| Work required |
Transcribe, leaving out every picture, the lines that run from the start of the listing below through the line with "que resolve o".

***** Given records

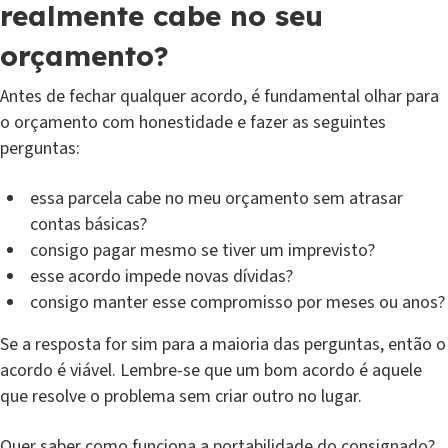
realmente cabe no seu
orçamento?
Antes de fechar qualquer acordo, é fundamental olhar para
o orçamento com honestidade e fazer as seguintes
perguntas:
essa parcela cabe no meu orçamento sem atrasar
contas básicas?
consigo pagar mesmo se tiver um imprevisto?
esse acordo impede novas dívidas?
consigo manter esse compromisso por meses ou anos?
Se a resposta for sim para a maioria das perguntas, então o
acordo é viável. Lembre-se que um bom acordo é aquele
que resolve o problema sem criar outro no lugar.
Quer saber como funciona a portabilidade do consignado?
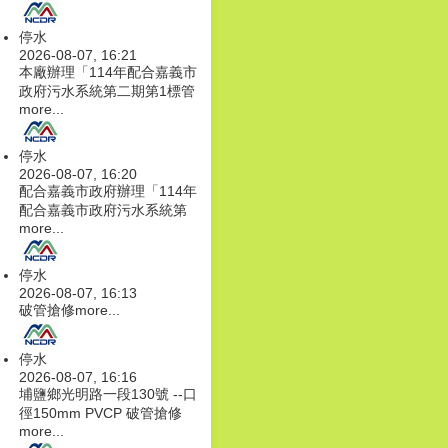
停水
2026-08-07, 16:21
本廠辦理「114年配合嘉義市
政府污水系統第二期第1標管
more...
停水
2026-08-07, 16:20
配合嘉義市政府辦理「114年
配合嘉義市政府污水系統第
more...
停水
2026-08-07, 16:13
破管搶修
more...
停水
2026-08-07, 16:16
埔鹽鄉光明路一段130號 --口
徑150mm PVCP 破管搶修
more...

**********

| Completed exercise |
realmente cabe no seu
orçamento?
Antes de fechar qualquer acordo, é fundamental olhar para
o orçamento com honestidade e fazer as seguintes
perguntas:
essa parcela cabe no meu orçamento sem atrasar
contas básicas?
consigo pagar mesmo se tiver um imprevisto?
esse acordo impede novas dívidas?
consigo manter esse compromisso por meses ou anos?
Se a resposta for sim para a maioria das perguntas, então o
acordo é viável. Lembre-se que um bom acordo é aquele
que resolve o problema sem criar outro no lugar.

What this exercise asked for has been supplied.